Como bem avisou Capitão Nascimento, o narrador onisciente do filme Tropa de Elite, enquanto membros de uma ONG que atuava dentro da favela eram capturados e mortos de forma estúpida pelos traficantes da comunidade beneficiada pelos ativistas (ela com um tiro na testa, ele em chamas aprisionado em uma pilha de pneus), “só ativista burguês com consciência social para não entender que guerra, é guerra”.
A cena do filme, que revi no dia seguinte à publicação da minha matéria, me transportou direto para o universo midiático, ao qual estou completamente enraizada. Percebi que eu havia contribuído, ainda que de modo inocente (e no jornalismo a inocência não tem perdão), para engrossar o coro do “agora sim vamos poder realmente conhecer os candidatos”. Coro este que no dia seguinte à nova rodada eleitoral trouxe à baila, de maneira bastante desonesta, o passado guerrilheiro da candidata vermelha.
Embora a imparcialidade seja utopia a qual eu tenha lançado mão ainda na faculdade de jornalismo, assim como muitos colegas, fiz um compromisso comigo e com meus leitores há anos da busca honesta pela objetividade.
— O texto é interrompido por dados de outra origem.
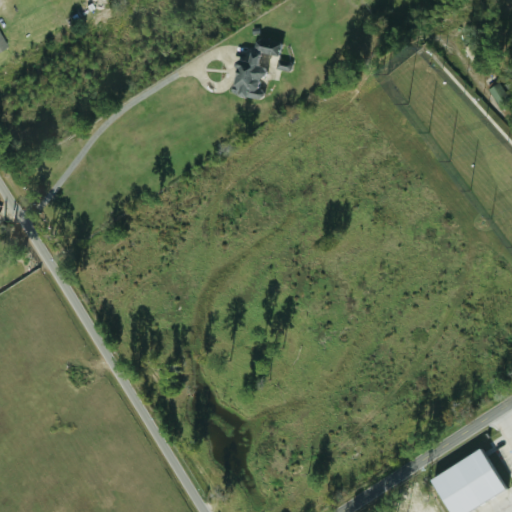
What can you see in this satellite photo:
building: (2, 43)
building: (253, 70)
road: (110, 120)
road: (7, 209)
park: (325, 275)
road: (100, 346)
road: (505, 419)
road: (424, 456)
building: (461, 483)
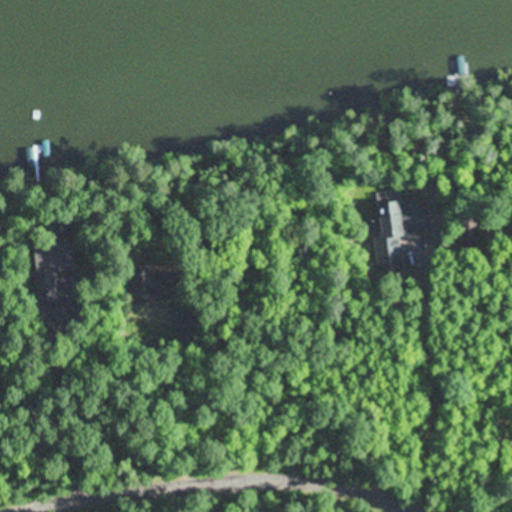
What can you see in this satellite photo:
building: (393, 229)
road: (216, 474)
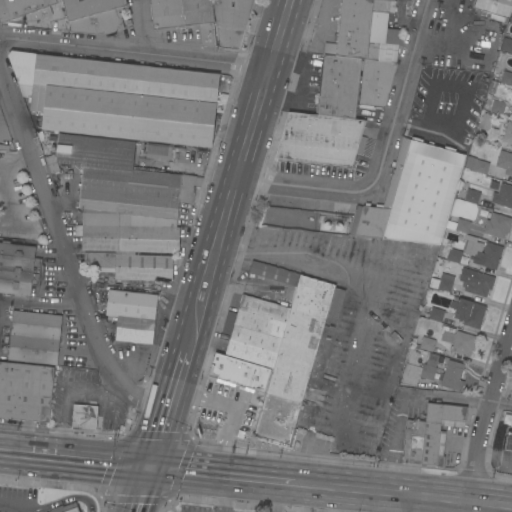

A minha surpresa foi ser confrontada pela minha própria consciência de que, guerra, ainda que midiática, é guerra. Nela, não há certo e errado. O que há são apenas lados da trincheira. O ensinamento tardio me fez perceber que, se a imparcialidade é utopia da razão, a objetividade tampouco tem posto isento na guerra da informação. Ta aí o caso da psicanalista Maria Rita Kehl para evidenciar tudo isso e um pouco mais. Porque quem crê no Brasil, pode sempre se surpreender um pouco mais.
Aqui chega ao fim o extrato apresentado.